▶ EXERCISE REQUIREMENTS: Work through the data line by line, gathering every line that has the word "plate".
*** Opening RECORDS SUPPLIED ***
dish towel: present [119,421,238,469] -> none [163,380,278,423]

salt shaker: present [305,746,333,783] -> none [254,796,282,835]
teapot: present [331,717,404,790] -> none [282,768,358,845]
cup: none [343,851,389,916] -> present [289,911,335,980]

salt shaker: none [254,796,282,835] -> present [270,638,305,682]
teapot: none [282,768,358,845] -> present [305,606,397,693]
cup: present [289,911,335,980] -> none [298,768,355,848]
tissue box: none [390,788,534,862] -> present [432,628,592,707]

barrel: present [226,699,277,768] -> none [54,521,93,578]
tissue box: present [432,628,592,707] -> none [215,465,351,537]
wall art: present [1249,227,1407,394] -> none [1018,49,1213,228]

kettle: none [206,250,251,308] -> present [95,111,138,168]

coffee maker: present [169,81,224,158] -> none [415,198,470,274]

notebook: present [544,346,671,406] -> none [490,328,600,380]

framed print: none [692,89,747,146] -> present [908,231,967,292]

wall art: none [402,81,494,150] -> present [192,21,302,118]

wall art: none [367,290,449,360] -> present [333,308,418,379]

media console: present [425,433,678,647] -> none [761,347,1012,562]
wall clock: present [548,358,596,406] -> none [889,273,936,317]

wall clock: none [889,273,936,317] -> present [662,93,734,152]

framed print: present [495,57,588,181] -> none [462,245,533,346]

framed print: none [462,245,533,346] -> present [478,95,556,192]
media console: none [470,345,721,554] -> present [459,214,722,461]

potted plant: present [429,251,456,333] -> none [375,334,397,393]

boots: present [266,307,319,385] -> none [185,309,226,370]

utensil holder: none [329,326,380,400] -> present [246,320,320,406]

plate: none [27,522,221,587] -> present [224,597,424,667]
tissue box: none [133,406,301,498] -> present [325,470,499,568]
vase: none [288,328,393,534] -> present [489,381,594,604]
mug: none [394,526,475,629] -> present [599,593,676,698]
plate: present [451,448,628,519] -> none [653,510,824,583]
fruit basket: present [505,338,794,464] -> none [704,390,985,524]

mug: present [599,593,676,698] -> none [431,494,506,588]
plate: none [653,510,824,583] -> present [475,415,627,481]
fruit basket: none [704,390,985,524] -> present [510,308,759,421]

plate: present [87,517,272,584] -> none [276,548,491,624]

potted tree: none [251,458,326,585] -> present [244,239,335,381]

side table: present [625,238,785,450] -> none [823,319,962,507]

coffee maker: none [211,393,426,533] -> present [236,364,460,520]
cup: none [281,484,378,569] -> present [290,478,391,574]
*** Closing RECORDS SUPPLIED ***
▶ RESPONSE AREA:
plate: none [27,522,221,587] -> present [224,597,424,667]
plate: present [451,448,628,519] -> none [653,510,824,583]
plate: none [653,510,824,583] -> present [475,415,627,481]
plate: present [87,517,272,584] -> none [276,548,491,624]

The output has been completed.